When fracking was unleashed on the U.S. by former Vice President Dick Cheney, the resultant flow of abundant (albeit questionable as to its environmental impact) natural gas had an unintended consequence. Nuclear power would now add the word “overpriced” to its list of liabilities. Although it felt like the home invasion was thwarted when the attacker slipped on your kid’s skateboard and broke his leg, those of us who have preached for a few decades now that utility reactors have never even come close to meeting their promise begrudgingly welcomed this development. 

You remember that promise, don’t you? No? The one made by Lewis Strauss, former head of the Atomic Energy Commission, back in 1954. Strauss said that nuclear power would be “too cheap too meter.” And had that been true, you might have had another 1,000 reactors built in this country alone. But that turned out to be false. Nuclear power is one of the most expensive forms of power known. And that is unlikely to change, as renewables slowly, steadily make their assault on dirtier and more expensive forms of energy production. 

Alec Baldwin hosts a panel discussion at Rockland Community College about the dangers of the Indian Point nuclear power plant as part of a fundraiser for the Radiation and Public Health Project Oct. 4, 2013. ( Peter Carr / The Journal News )

The U.S. and the world will not conquer its dependence on fossil fuels in 25 years, but at least New York state has decided to do it by 2050. The need to rapidly eliminate that dependence will drive increasing innovation and ever lower prices for renewable energy. Renewables will form the basket of resources that will power the world. Coal (too dirty) and nuclear (too expensive and too dirty) will die first, followed by fracked gas and oil. Shutting down the toxic sites (both through decommissioning and decontamination) will cost staggering amounts of money. The prospect of properly handling the eventual closure of every nuclear utility reactor in America seems overwhelming. But that process, a necessary one, can only begin with results like we see in Buchanan. The reactor’s owners have worked hard to stoke fear in the area; fear of increased rates, fear of increased carbon emissions, fear of power shortages. As the facility’s fate was sealed, one could expect anything from the industry, manifesting their own fear that the age of nuclear power is in the end game stage.

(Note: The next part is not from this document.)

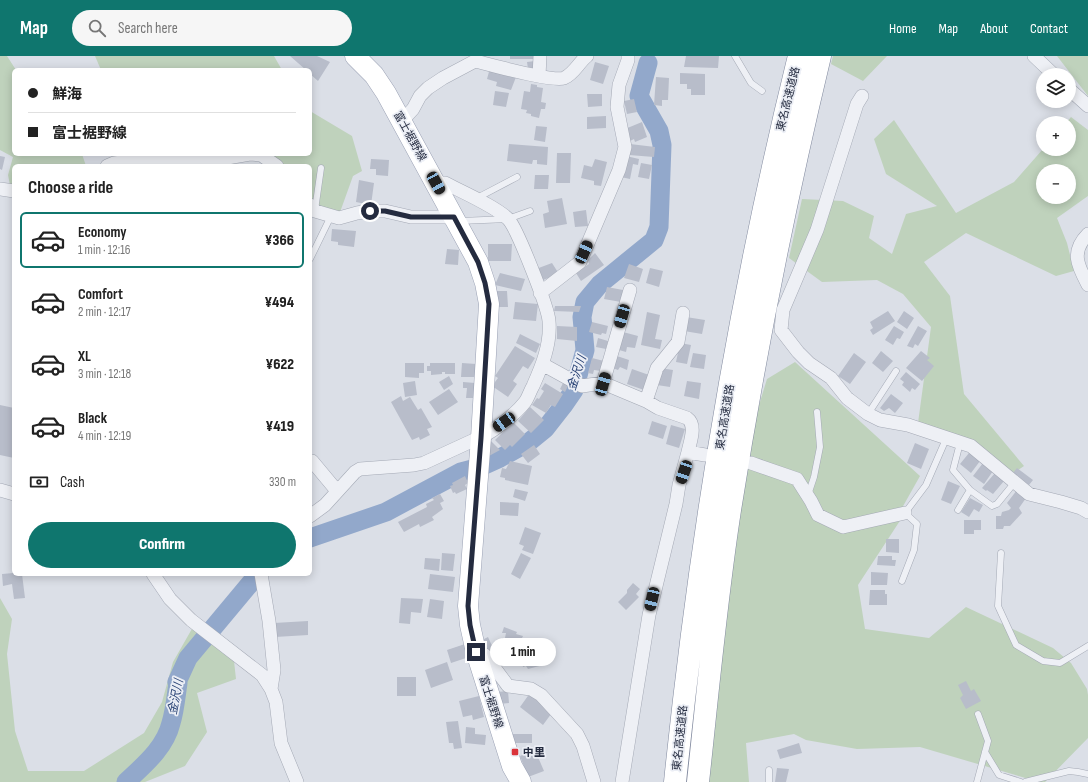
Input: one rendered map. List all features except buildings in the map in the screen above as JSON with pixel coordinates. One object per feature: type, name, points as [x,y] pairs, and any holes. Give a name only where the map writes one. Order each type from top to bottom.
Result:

A simulation control room that mirrors the one at Indian Point 2 at Indian Point at the Energy Indian Point Energy Center in Buchanan on Mar. 20, 2017. Ricky Flores/The Journal News

Indian Point 3 is closing. Let’s raise a glass to everyone who was brave and worked hard to make that happen. Let’s push renewables to their outermost boundaries. Every public works project. Every government office, school, college, hospital, train station, airport — you name it. Let’s not simply turn off nuclear power suppliers. Let’s turn on renewables in a way that will remind us, daily, what an awful idea nuclear energy was all along.